It’s 1:20 a.m. It’s cold and near pitch black. I’m somewhere around 10,200 feet above sea level, traversing the snowfield above the Cowlitz Glacier on the southeast flank of Washington’s Mount Rainier. Behind me, headlamps begin to ignite; their lights flicker in the distance as other climbing teams back at Camp Muir make preparations for the summit. In front of me, the rope locked into the carabiner at the front of my harness slides across the glittering snowpack. A crevasse looms, no more than a foot across. As I step over, I steal a downward glance — it’s dark and seemingly bottomless in the beam of my headlamp — before the gentle pull of the rope urges me to keep moving.

At the lead end of that rope, silhouetted in the yellowish glow of his own headlamp is my guide, Peter Whittaker. He’s the one setting the pace of our slow assault on the mountain, silently compelling me upward with the steady pull of the rope. Whittaker has climbed this mountain before — 249 times, to be exact. He’s set foot on the tallest summits around the world and has accrued quite the climbing résumé: two expeditions to Denali, 14 to Kilimanjaro, three to Antarctica’s Mt. Vinson, eight to Aconcagua — and the list goes on. But Whittaker is anything but the prototypical grizzled old climber, filled with stoic resentment for how the sport has evolved. He emanates youth with a humor that belies his age. Climbing, to him, is and always will be one thing: fun.

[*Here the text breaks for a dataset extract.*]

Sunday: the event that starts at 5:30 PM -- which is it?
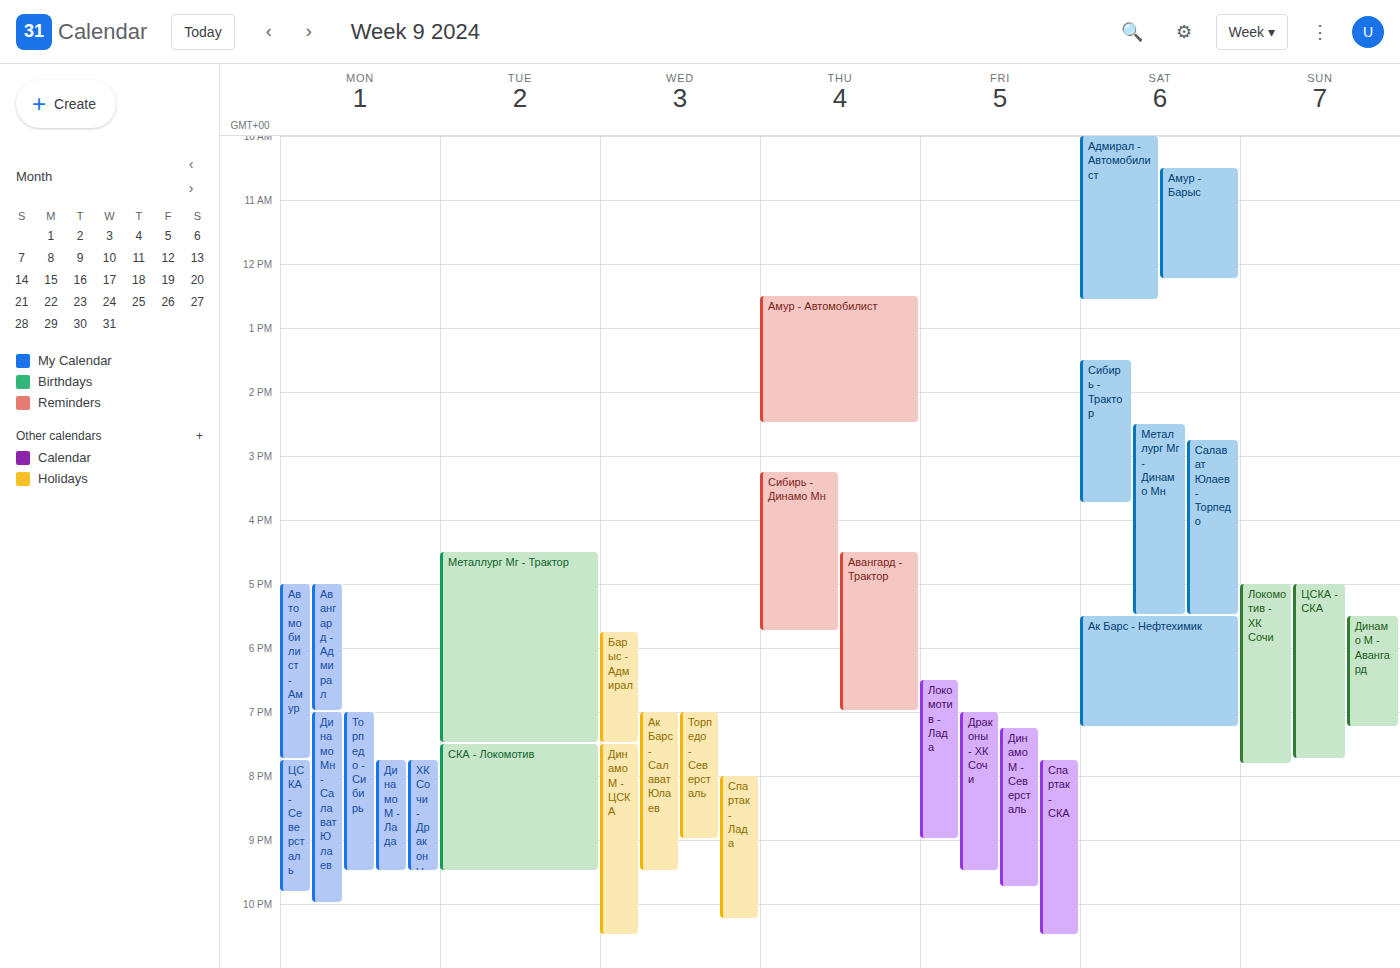
"Динамо М - Авангард"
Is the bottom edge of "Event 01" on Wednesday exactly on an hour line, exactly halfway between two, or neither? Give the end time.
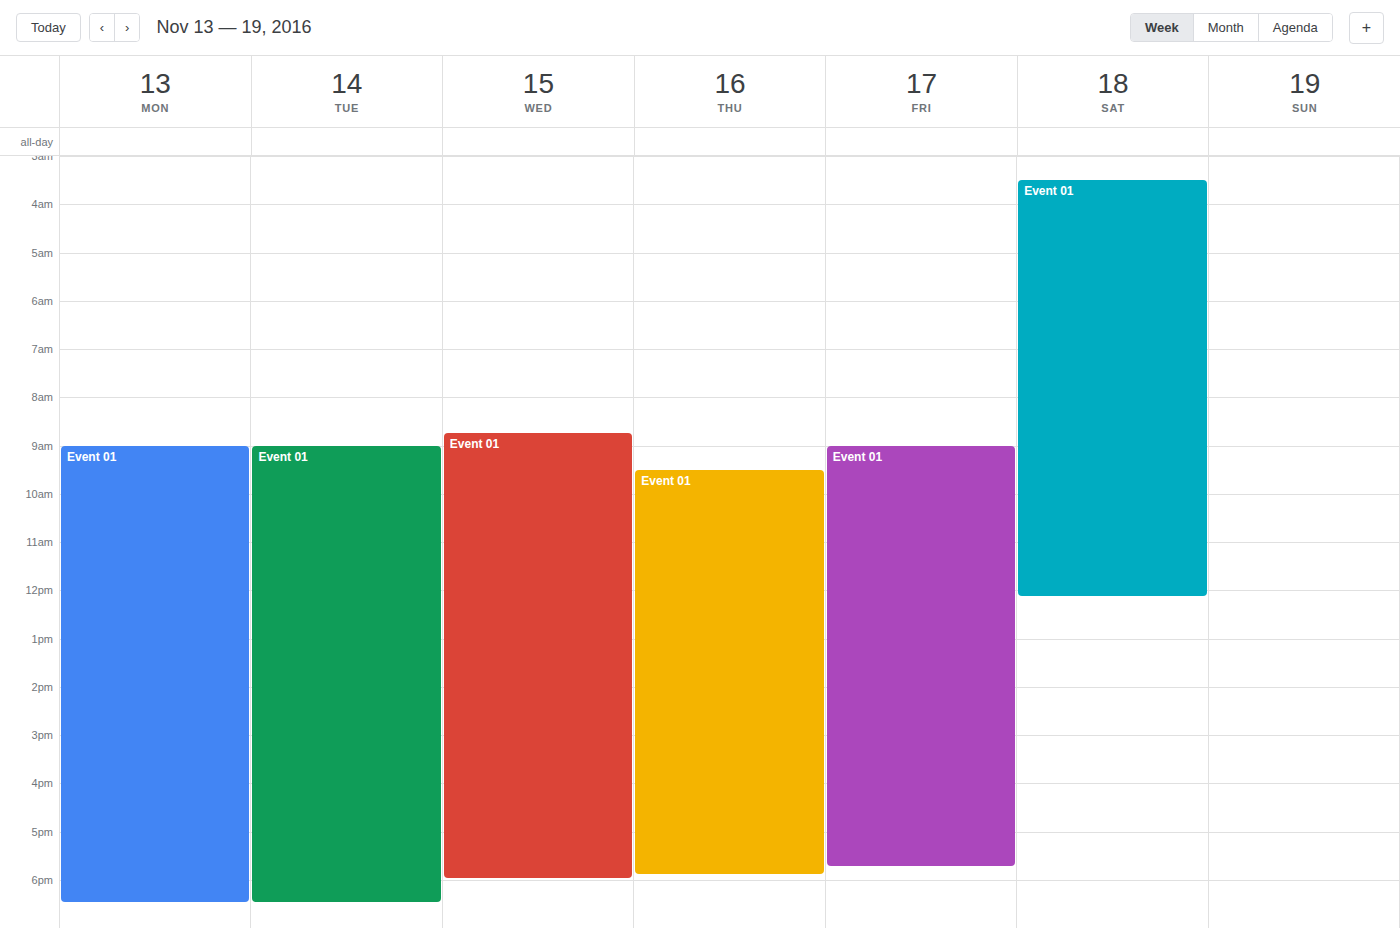
6:00 PM -- exactly on the 6 PM line.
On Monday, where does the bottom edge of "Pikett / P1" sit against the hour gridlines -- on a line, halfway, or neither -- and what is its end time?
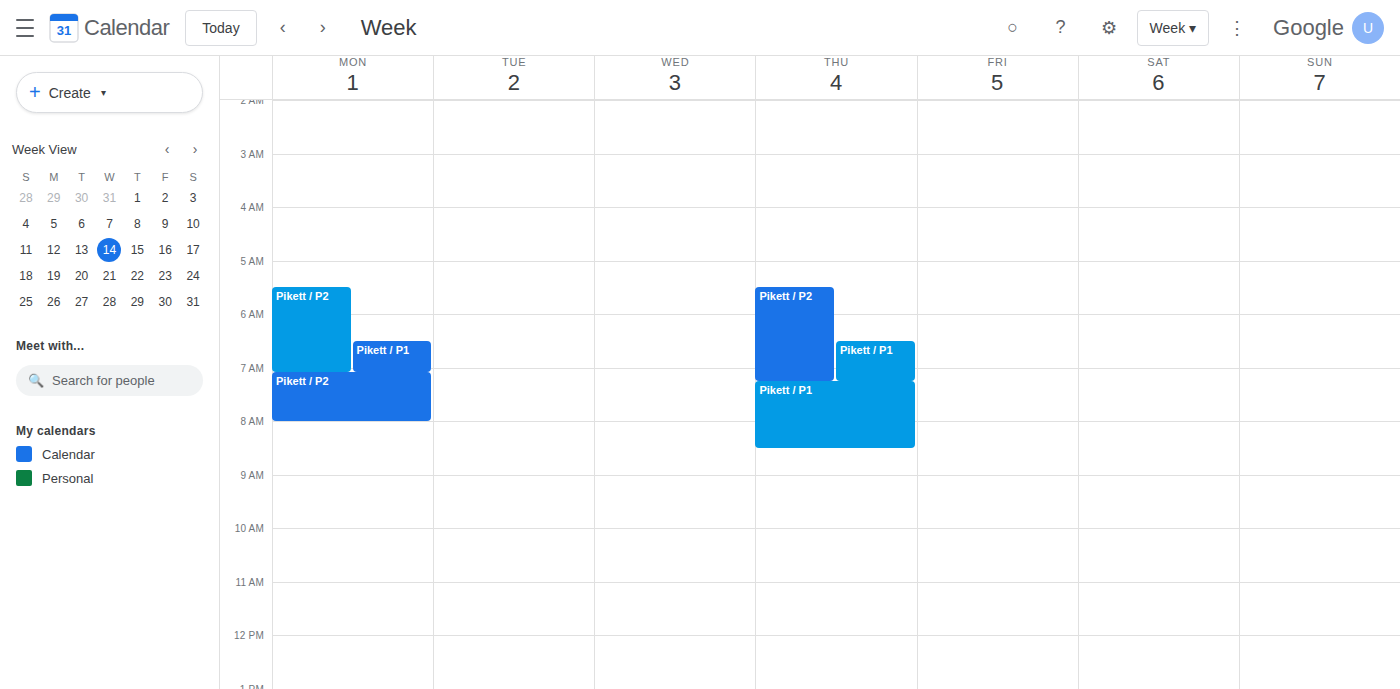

Mountain climbing wasn’t much of a choice for Whittaker. He was born into it; it’s in his blood. His father, Lou Whittaker, was part of the first American team to summit Kanchenjunga, nearly lost his toes on K2 and led the first American ascent of Everest’s North Col. Jim Whittaker, or Uncle Jim, as he’s known to Whittaker, was the first American ever to reach the summit of Everest on May 1st, 1963. Growing up, it was expected that one generation would follow in the footsteps of the previous — he was constantly badgered about climbing Everest. “That bothered me a lot; everybody asked me that,” he says. “It was never really a huge goal for me.” Nevertheless, the allure of the mountain took him — Whittaker has attempted Everest four times and reached the summit once, in 2009.

Peter Whittaker attempted to climb Everest for the first time in 1984.
At age 25, he would’ve been the youngest American to reach the summit.